Among all the questions Cannella was asked, the officer never asked him if he had been drinking alcohol prior to the accident. The blood sample taken at the scene of the accident would not come back for several weeks. When it did, it indicated that Cannella’s blood alcohol level was more than twice the legal limit.
At trial, that test result was presented to the jury. But the prosecutor did not stop there. When the police officer was called to testify, he told the jury that he had asked Cannella whether anything else about the crash was significant.
The prosecutor then asked: “Did Mr. Cannella ever tell you up to this point or through the end of this interview that he had been drinking to the extent that he had a 0.199 blood alcohol level?”
The officer answered: “No ma’am.”
Cannella’s lawyer objected to this question, telling the trial judge the testimony amounted to an impermissible comment on the defendant’s right to remain silent. The judge disagreed and allowed the question.
The prosecutor responded by repeating the question: “And nowhere in this voluntary statement when you are asking him if there is any other significant things or important things we should know about this crash, does he ever tell you that he had consumed enough alcohol – or any alcohol, is that correct?”
The officer testified: “That is correct.”
The officer acknowledged during cross-examination that he never asked Cannella if he’d been drinking. He never raised the issue during the interview.
Nonetheless, the prosecutor sought to use Cannella’s failure to volunteer highly incriminating information to the police officer as evidence of his guilt.
Cannella’s lawyer later asked the trial judge for a mistrial based on the officer’s testimony and the alleged violation of his client’s Fifth Amendment rights. The judge dismissed the motion. A state appeals court upheld the conviction.

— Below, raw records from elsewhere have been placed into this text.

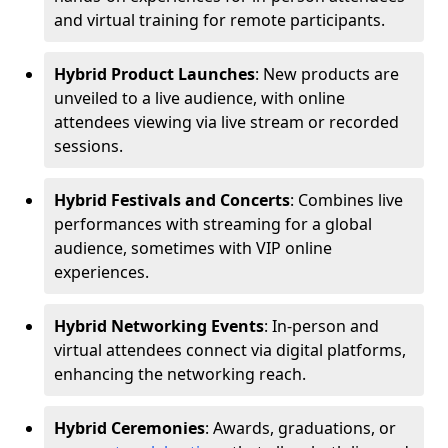
and virtual training for remote participants.
Hybrid Product Launches
: New products are
unveiled to a live audience, with online
attendees viewing via live stream or recorded
sessions.
Hybrid Festivals and Concerts
: Combines live
performances with streaming for a global
audience, sometimes with VIP online
experiences.
Hybrid Networking Events
: In-person and
virtual attendees connect via digital platforms,
enhancing the networking reach.
Hybrid Ceremonies
: Awards, graduations, or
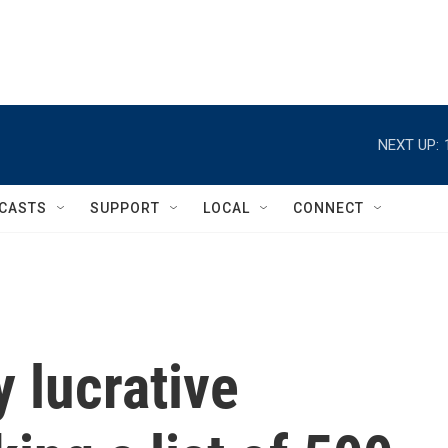
NEXT UP:
CASTS
SUPPORT
LOCAL
CONNECT
y lucrative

“The issue in this case is whether a criminal defendant’s pre-arrest silence can be used as substantive evidence by the prosecution at trial during the prosecution’s case in chief,” Cannella’s lawyer Michael Ufferman wrote in his brief to the Supreme Court. “This question has never been directly answered by the court.”
Florida prosecutors argued that Cannella answered some of the questions the officer asked and had already waived his Fifth Amendment right against self-incrimination.
“At no time did [Cannella] invoke his right not to incriminate himself,” Edward Hill of the Florida Attorney General’s Office said in his brief. “Thus, because he was not silent, this case does not present a situation where silence was used against a defendant.”
Mr. Hill added: “It was not [Cannella’s] silence that was used against him but his willingness to talk to the police and that fact that he gave an incomplete and inaccurate exculpatory statement.”
Hill also said, “A person who speaks to the police but leaves out relevant information cannot be said to have been silent.”
Such demeanor can be used to impeach a defendant who takes the stand and makes statements that might be inconsistent with earlier information given to police. The question in the Cannella case was whether a defendant’s failure to volunteer incriminating details could be used against that defendant, who, like Cannella, did not testify at his trial.
Federal appeals courts are split on the issue, Mr. Ufferman said. The First, Sixth, Seventh, and Tenth circuits have ruled that the use of pre-arrest silence as evidence of guilt violates the Fifth Amendment.
The Fifth, Ninth, and Eleventh circuits have ruled that it does not violate the right to silence, he said.
Florida prosecutors, Ufferman said, had relied in their brief on cases in which a defendant refused to answer a specific question. In contrast, Cannella was never asked a specific question or any other question about his consumption of alcohol.
“During a prearrest interview, the law enforcement officer did not even ask [Cannella] whether he had been drinking on the date in question. Had the question been asked, then [Cannella’s] refusal to answer the question may have been fair game,” Ufferman said. “But the right against self-incrimination precludes the prosecution from telling the jury that a defendant refused to disclose incriminating information during an interview when the law enforcement official failed to question [Cannella] about the incriminating information.”